In case 2, of course, we can also apply “3 cycle $$\rightarrow$$ 2 clique” if the diagonal does not exist. If the diagonal does exist, and a cycle is present as well, then the interaction “cycle + diagonal $$\rightarrow$$ star + pair” applies, and it is valid since no pair is present before the interaction. Hence we get rid of either the diagonal (leading back to case 1) or all cycles (leading to case 3).

In case 3, the interaction “1 clique + 3 diagonal $$\rightarrow$$ 3 star” is valid since no cycle or pair is present. Hence we get rid of either the cliques (leading to the impossible case 4) or all diagonals but at most 2.

Only two cases remain, which are those claimed in the Theorem.

1. 1.

clique, star, cycle(2), pair(1)

2. 2.

clique, star, diagonal(2)

General situation Finally we must also permit columns with a single 1.

Consider any column S with exactly one 1. Since $$r/n>1/2$$, some column has three 1s. Due to Lemma 1, every such column is the complement of S. Thus, all columns with one 1 are equal to S. Furthermore, diagonals and hypercliques cannot exist, since they contain different columns with three 1s.

Precisely as before we assign the columns with two or three 1s to packets of these types, as long as possible: clique, cycle, star, pair. Now the small Lemma 2 turns out to be very useful: The interactions we had applied earlier are still valid, since the energy terms of all further columns with one 1 are not changed, due to Lemma 2. By the equal row sums and the absence of diagonals and hypercliques, all remaining columns form corners: In fact, the columns with a single 1 must be equal to $$\{ 1\}$$: If stars exist, then this claim follows from Lemma 1, and otherwise we can permute the rows.

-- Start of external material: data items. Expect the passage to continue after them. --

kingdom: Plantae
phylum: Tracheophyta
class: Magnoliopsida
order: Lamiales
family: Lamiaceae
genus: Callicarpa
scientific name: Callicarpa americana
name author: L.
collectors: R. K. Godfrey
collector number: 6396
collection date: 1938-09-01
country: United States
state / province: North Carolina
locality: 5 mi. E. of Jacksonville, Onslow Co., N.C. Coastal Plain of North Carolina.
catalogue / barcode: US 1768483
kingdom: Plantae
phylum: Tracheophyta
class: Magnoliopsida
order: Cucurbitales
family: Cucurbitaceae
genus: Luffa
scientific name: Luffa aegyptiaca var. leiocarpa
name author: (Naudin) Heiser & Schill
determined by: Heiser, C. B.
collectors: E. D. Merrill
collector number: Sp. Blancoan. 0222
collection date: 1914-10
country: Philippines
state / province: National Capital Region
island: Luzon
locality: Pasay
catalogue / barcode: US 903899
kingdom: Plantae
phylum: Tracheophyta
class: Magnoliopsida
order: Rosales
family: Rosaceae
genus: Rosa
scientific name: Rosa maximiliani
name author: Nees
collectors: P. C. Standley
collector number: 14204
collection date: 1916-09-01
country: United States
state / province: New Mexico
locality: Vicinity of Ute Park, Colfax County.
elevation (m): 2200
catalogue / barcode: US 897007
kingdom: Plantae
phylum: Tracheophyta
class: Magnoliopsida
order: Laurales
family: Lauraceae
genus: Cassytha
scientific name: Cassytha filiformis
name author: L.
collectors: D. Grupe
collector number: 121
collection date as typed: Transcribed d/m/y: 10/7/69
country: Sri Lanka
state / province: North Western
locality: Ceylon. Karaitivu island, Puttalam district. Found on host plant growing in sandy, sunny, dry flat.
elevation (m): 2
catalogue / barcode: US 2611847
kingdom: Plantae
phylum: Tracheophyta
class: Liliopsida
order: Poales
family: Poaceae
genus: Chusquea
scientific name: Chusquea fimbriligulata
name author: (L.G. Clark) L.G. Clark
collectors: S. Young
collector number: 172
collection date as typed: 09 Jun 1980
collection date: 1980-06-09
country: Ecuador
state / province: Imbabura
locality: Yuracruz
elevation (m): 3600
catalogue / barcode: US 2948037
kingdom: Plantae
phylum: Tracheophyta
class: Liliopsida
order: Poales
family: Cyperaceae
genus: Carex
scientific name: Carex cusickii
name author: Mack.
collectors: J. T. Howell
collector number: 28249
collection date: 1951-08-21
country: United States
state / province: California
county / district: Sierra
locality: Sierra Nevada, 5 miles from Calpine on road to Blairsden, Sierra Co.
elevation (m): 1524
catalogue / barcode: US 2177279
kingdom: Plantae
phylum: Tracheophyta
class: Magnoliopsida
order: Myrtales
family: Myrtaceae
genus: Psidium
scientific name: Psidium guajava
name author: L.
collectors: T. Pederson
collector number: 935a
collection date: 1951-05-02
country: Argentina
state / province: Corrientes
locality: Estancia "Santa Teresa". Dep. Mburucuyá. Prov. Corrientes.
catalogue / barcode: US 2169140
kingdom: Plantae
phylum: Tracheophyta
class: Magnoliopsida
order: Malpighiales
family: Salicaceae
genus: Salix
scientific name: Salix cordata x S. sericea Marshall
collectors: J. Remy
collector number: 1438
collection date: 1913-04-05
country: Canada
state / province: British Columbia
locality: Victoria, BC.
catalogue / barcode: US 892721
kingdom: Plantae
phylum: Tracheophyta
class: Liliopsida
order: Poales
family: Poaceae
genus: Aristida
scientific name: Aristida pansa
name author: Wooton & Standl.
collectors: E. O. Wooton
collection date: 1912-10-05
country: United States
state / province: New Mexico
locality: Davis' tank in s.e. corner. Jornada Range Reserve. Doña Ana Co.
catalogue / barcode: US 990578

Finally we erase the corners by further interactions. Their validity is checked as before, using Lemma 4 and Table 2. First we observe that the interaction “corner + pair $$\rightarrow$$ cycle” is valid. If no pair exists, then “corner $$\rightarrow$$ pair” is valid, too, hence we can produce a pair and do the former interaction. The interactions “2 pair $$\rightarrow$$ cycle” and “3 cycle $$\rightarrow$$ 2 clique” remain valid. After their exhaustive application, we reach the case “clique, star, cycle(2), pair(1)”. This completes the proof.

## 6 Conclusions and further resarch

We have constructed optimal clique edge coverings with $$k\le 4$$ blocks, by inventing the method of interactions between packets of columns of incidence matrices that guides the search. Only the interaction sequences are laborious, but the final solutions have a nice and simple structure. We conjecture that, likewise, for every fixed k, optimal coverings with k blocks consist of only two types of packets and remainders of constant size. Probably, further ideas that reduce the amount of case distinctions would be needed to attack larger k. The method might also be suited for obtaining approximate solutions.